The records below are to be transcribed exactly as they appear.

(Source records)
==================================================

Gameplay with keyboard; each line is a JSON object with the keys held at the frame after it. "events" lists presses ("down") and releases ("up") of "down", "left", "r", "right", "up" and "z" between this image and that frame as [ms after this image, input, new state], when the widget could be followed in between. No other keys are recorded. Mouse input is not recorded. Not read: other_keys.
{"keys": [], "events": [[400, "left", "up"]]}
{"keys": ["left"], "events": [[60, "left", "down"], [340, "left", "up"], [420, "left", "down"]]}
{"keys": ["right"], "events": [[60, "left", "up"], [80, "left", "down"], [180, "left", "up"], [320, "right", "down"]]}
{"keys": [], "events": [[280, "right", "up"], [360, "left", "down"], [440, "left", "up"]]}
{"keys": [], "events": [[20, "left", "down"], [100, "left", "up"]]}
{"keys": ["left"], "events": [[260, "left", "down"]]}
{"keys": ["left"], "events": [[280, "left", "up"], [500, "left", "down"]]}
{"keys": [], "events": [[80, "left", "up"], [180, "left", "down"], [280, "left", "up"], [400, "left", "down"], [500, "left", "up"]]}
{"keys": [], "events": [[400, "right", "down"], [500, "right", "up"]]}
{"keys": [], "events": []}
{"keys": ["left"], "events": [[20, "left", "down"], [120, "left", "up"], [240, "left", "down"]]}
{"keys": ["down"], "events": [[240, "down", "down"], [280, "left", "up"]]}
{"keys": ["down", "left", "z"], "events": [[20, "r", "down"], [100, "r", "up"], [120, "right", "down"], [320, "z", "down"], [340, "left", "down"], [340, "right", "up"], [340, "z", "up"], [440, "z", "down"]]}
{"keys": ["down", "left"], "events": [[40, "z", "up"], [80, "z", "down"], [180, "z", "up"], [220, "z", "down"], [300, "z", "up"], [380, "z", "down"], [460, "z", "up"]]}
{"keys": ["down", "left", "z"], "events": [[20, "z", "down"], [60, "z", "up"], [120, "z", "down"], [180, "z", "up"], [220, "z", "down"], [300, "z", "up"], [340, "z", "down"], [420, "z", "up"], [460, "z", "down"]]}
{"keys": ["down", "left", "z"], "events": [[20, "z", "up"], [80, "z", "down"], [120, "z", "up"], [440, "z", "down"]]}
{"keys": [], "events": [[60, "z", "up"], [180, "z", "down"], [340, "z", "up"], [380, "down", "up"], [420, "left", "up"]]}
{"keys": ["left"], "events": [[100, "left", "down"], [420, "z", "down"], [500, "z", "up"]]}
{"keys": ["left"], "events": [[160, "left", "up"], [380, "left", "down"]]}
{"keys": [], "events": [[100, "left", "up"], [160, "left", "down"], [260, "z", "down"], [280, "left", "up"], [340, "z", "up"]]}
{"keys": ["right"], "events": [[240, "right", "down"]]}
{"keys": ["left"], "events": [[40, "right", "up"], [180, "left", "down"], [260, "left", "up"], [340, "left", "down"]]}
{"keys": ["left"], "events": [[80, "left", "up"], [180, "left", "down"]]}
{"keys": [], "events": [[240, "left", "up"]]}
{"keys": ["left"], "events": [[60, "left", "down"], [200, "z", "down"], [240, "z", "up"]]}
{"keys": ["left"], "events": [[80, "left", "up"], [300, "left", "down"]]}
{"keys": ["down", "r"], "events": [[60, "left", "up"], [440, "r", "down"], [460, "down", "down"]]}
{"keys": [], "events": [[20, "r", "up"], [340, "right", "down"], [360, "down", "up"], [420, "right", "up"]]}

==================================================

**Completed exercise**
Gameplay with keyboard; each line is a JSON object with the keys held at the frame after it. "events" lists presses ("down") and releases ("up") of "down", "left", "r", "right", "up" and "z" between this image and that frame as [ms after this image, input, new state], when the widget could be followed in between. No other keys are recorded. Mouse input is not recorded. Not read: other_keys.
{"keys": [], "events": [[400, "left", "up"]]}
{"keys": ["left"], "events": [[60, "left", "down"], [340, "left", "up"], [420, "left", "down"]]}
{"keys": ["right"], "events": [[60, "left", "up"], [80, "left", "down"], [180, "left", "up"], [320, "right", "down"]]}
{"keys": [], "events": [[280, "right", "up"], [360, "left", "down"], [440, "left", "up"]]}
{"keys": [], "events": [[20, "left", "down"], [100, "left", "up"]]}
{"keys": ["left"], "events": [[260, "left", "down"]]}
{"keys": ["left"], "events": [[280, "left", "up"], [500, "left", "down"]]}
{"keys": [], "events": [[80, "left", "up"], [180, "left", "down"], [280, "left", "up"], [400, "left", "down"], [500, "left", "up"]]}
{"keys": [], "events": [[400, "right", "down"], [500, "right", "up"]]}
{"keys": [], "events": []}
{"keys": ["left"], "events": [[20, "left", "down"], [120, "left", "up"], [240, "left", "down"]]}
{"keys": ["down"], "events": [[240, "down", "down"], [280, "left", "up"]]}
{"keys": ["down", "left", "z"], "events": [[20, "r", "down"], [100, "r", "up"], [120, "right", "down"], [320, "z", "down"], [340, "left", "down"], [340, "right", "up"], [340, "z", "up"], [440, "z", "down"]]}
{"keys": ["down", "left"], "events": [[40, "z", "up"], [80, "z", "down"], [180, "z", "up"], [220, "z", "down"], [300, "z", "up"], [380, "z", "down"], [460, "z", "up"]]}
{"keys": ["down", "left", "z"], "events": [[20, "z", "down"], [60, "z", "up"], [120, "z", "down"], [180, "z", "up"], [220, "z", "down"], [300, "z", "up"], [340, "z", "down"], [420, "z", "up"], [460, "z", "down"]]}
{"keys": ["down", "left", "z"], "events": [[20, "z", "up"], [80, "z", "down"], [120, "z", "up"], [440, "z", "down"]]}
{"keys": [], "events": [[60, "z", "up"], [180, "z", "down"], [340, "z", "up"], [380, "down", "up"], [420, "left", "up"]]}
{"keys": ["left"], "events": [[100, "left", "down"], [420, "z", "down"], [500, "z", "up"]]}
{"keys": ["left"], "events": [[160, "left", "up"], [380, "left", "down"]]}
{"keys": [], "events": [[100, "left", "up"], [160, "left", "down"], [260, "z", "down"], [280, "left", "up"], [340, "z", "up"]]}
{"keys": ["right"], "events": [[240, "right", "down"]]}
{"keys": ["left"], "events": [[40, "right", "up"], [180, "left", "down"], [260, "left", "up"], [340, "left", "down"]]}
{"keys": ["left"], "events": [[80, "left", "up"], [180, "left", "down"]]}
{"keys": [], "events": [[240, "left", "up"]]}
{"keys": ["left"], "events": [[60, "left", "down"], [200, "z", "down"], [240, "z", "up"]]}
{"keys": ["left"], "events": [[80, "left", "up"], [300, "left", "down"]]}
{"keys": ["down", "r"], "events": [[60, "left", "up"], [440, "r", "down"], [460, "down", "down"]]}
{"keys": [], "events": [[20, "r", "up"], [340, "right", "down"], [360, "down", "up"], [420, "right", "up"]]}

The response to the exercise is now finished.